On vous découvre ici dans le cadre d’une exposition sur le thème « Femmes dans les arts d’Afrique  » au Musée Dapper. Pouvez-vous nous parler un peu de cette exposition ?
L’expo « Femmes, dans les arts d’Afrique » qui a été conçue et réalisée par le Musée Dapper est d’abord une exposition extrêmement puissante sur l’art traditionnel, qui montre à travers près de cent cinquante oeuvres, principalement les statuettes, les statues et les masques, la diversité des représentations féminines en passant par tous les moments forts des cycles de vie.

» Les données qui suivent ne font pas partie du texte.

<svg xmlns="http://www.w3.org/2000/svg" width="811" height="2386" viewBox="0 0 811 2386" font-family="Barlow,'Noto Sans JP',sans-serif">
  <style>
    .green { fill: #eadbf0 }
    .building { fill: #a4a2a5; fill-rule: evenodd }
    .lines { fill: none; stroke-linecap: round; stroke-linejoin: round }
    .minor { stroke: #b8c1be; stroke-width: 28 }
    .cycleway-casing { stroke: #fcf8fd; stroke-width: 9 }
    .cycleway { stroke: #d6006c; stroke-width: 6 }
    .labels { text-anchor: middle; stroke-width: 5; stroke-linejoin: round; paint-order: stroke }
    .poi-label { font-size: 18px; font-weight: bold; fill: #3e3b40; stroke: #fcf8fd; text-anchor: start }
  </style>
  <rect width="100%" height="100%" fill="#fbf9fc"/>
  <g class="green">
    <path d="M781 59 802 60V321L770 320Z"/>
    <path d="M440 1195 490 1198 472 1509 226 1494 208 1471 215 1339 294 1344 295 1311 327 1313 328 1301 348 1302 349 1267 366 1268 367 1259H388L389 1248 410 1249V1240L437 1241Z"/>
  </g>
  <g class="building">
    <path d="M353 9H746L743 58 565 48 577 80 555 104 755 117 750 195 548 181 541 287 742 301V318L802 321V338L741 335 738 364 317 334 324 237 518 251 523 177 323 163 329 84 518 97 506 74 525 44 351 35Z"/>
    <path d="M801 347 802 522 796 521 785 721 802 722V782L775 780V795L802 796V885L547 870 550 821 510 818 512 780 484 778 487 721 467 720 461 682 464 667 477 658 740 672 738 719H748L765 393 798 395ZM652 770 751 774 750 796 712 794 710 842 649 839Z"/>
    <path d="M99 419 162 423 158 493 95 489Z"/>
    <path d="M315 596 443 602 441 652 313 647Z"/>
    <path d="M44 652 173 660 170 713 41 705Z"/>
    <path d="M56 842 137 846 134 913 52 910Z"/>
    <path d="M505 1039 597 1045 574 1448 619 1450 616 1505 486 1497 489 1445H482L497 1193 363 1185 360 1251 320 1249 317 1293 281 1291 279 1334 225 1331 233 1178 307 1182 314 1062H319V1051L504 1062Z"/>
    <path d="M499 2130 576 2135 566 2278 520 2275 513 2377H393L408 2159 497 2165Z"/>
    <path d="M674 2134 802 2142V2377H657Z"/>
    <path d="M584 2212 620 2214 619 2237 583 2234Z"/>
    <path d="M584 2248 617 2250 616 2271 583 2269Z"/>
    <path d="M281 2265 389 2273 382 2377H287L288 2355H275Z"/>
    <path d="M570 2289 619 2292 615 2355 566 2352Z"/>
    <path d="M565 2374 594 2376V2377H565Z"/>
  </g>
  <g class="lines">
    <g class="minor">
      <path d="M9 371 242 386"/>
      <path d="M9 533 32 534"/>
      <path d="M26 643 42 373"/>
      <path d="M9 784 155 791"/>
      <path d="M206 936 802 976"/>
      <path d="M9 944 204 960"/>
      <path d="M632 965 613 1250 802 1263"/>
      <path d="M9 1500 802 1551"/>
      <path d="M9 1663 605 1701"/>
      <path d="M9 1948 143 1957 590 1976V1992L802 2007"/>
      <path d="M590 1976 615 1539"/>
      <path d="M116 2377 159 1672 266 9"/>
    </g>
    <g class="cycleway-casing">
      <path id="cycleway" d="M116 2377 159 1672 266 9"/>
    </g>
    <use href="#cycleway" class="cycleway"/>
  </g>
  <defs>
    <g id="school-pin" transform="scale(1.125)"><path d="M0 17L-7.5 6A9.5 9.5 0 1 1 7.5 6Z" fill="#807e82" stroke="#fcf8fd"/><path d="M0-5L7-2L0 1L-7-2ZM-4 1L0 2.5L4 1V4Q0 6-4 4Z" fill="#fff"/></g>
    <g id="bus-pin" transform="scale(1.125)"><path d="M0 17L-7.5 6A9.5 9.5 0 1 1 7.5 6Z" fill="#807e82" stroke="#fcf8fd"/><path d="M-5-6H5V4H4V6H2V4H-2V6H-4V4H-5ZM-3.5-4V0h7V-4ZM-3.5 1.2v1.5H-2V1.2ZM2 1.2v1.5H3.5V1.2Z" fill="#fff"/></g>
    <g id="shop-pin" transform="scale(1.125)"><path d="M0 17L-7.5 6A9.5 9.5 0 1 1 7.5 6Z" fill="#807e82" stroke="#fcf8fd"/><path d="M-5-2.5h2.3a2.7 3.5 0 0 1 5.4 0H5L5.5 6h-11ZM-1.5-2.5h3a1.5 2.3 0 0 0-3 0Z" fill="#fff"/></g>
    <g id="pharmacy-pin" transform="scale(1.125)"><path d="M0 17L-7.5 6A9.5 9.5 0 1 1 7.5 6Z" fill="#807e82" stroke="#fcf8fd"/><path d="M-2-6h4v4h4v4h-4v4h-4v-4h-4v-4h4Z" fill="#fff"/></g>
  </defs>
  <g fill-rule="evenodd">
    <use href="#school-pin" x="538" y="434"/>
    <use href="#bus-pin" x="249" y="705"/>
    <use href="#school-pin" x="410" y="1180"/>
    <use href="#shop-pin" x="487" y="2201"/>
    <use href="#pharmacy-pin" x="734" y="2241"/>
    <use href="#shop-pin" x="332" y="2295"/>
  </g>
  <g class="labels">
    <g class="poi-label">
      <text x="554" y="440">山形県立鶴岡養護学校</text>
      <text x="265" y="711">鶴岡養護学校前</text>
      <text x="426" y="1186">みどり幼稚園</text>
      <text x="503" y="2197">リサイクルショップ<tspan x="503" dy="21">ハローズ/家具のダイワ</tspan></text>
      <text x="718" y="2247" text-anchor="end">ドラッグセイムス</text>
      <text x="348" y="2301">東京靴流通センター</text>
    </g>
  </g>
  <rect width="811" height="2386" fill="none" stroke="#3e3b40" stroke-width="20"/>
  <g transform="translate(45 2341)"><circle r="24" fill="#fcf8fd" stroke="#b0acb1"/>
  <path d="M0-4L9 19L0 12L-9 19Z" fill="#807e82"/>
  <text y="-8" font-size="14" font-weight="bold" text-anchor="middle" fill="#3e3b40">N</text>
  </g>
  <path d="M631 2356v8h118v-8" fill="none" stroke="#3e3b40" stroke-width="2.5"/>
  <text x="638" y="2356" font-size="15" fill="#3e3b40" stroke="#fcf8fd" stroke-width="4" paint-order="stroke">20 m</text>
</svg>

Parallèlement à l’exposition principale, le musée met un espace à la disposition de la création africaine contemporaine, et étant donné que la femme constitue l’élément central de ma démarche, j’ai été honorée pour présenter un aspect de mon travail en ouverture de l’exposition Femmes dans les arts d’Afrique
Il y a beaucoup d’autres activités autour de l’exposition, des rencontres, des débats, des projections de films.

Pouvez-vous nous parler d’autres plasticiennes dont vous appréciez le travail ou la démarche ?
Ce sont d’abord les photographes qui me fascinent et j’ai découvert comme beaucoup, le travail des précurseurs africains tels lesSeydou Keita, Malick Sidibé, Meissa Gaye, Mama Casset,... il y a une quinzaine d’année seulement ; je m’étonne toujours à quel point ces photographes étaient en avance sur leur époque, de véritables avant-gardistes.
Mes favoris restent : Man Ray, Erwin Blumenfeld, Lee Miller, (une femme !) Richard Avedon, Robert Mapplethorpe, ils ont beaucoup fasciné ma vision.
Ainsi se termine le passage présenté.